▸ **WORK REQUEST**: Please echo the rows from the start through the line that contains "excellence and that", inclusive, with no changes.

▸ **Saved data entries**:
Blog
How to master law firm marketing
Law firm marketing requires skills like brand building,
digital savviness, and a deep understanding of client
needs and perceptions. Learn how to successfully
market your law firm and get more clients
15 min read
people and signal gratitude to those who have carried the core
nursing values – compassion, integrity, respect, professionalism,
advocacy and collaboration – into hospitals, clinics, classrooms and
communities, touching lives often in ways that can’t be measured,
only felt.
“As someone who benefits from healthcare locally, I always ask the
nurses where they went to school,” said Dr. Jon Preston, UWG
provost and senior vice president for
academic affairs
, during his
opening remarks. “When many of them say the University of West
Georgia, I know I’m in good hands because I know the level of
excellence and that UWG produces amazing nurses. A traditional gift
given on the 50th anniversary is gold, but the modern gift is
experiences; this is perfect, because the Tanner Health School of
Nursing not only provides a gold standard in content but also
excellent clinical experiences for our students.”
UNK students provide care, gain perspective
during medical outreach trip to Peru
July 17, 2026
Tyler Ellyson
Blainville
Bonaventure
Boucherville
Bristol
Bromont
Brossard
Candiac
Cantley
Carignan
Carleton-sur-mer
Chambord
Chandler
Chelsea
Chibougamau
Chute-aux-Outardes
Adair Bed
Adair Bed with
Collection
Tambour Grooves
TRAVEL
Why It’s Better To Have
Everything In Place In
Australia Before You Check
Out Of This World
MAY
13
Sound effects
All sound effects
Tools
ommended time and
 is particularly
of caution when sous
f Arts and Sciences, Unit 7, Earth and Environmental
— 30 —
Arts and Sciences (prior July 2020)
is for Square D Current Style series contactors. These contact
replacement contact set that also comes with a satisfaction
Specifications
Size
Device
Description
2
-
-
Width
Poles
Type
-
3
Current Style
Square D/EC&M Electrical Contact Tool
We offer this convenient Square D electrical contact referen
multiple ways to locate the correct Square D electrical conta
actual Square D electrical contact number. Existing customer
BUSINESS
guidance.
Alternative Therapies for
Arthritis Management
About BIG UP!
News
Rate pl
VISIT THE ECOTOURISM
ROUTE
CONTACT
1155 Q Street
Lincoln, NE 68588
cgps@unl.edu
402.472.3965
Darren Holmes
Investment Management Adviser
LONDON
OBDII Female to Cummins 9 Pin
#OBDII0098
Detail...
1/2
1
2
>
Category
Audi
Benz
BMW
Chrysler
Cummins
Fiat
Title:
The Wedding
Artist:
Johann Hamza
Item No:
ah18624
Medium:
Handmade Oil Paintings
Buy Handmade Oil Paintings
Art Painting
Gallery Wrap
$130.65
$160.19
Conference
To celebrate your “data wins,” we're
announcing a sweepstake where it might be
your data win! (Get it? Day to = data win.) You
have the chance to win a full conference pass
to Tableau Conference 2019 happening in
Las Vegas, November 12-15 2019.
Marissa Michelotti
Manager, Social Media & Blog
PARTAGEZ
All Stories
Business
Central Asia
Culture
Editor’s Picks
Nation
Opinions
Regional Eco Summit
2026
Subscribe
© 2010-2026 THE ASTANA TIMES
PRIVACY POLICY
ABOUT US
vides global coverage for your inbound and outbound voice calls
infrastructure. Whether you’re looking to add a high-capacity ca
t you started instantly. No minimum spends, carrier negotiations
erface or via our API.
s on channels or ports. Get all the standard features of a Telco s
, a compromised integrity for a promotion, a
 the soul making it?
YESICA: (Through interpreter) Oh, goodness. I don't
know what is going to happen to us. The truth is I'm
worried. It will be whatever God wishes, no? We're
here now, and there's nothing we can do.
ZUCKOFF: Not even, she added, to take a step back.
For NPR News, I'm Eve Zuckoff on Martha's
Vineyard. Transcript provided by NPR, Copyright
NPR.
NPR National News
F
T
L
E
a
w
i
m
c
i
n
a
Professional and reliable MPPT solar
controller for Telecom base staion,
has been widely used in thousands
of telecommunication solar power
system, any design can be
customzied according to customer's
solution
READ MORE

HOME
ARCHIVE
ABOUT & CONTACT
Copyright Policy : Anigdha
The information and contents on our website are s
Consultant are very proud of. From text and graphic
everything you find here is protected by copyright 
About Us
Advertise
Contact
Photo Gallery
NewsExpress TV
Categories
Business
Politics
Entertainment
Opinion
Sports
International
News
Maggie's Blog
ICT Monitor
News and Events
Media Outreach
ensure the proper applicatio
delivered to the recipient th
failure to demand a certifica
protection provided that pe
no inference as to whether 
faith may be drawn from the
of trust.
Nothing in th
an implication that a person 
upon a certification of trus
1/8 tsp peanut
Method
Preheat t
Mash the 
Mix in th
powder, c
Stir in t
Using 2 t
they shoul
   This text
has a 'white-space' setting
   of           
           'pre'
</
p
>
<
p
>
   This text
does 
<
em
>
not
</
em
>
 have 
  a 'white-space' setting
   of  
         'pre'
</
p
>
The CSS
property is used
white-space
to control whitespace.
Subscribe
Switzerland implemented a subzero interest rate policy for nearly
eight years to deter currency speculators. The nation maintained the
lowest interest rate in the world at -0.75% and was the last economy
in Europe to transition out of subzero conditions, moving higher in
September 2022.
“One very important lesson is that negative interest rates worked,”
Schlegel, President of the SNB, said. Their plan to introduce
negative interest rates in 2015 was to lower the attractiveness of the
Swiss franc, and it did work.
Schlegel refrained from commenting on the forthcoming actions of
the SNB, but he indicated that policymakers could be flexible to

▸ **COMPLETED EXERCISE**:
Blog
How to master law firm marketing
Law firm marketing requires skills like brand building,
digital savviness, and a deep understanding of client
needs and perceptions. Learn how to successfully
market your law firm and get more clients
15 min read
people and signal gratitude to those who have carried the core
nursing values – compassion, integrity, respect, professionalism,
advocacy and collaboration – into hospitals, clinics, classrooms and
communities, touching lives often in ways that can’t be measured,
only felt.
“As someone who benefits from healthcare locally, I always ask the
nurses where they went to school,” said Dr. Jon Preston, UWG
provost and senior vice president for
academic affairs
, during his
opening remarks. “When many of them say the University of West
Georgia, I know I’m in good hands because I know the level of
excellence and that UWG produces amazing nurses. A traditional gift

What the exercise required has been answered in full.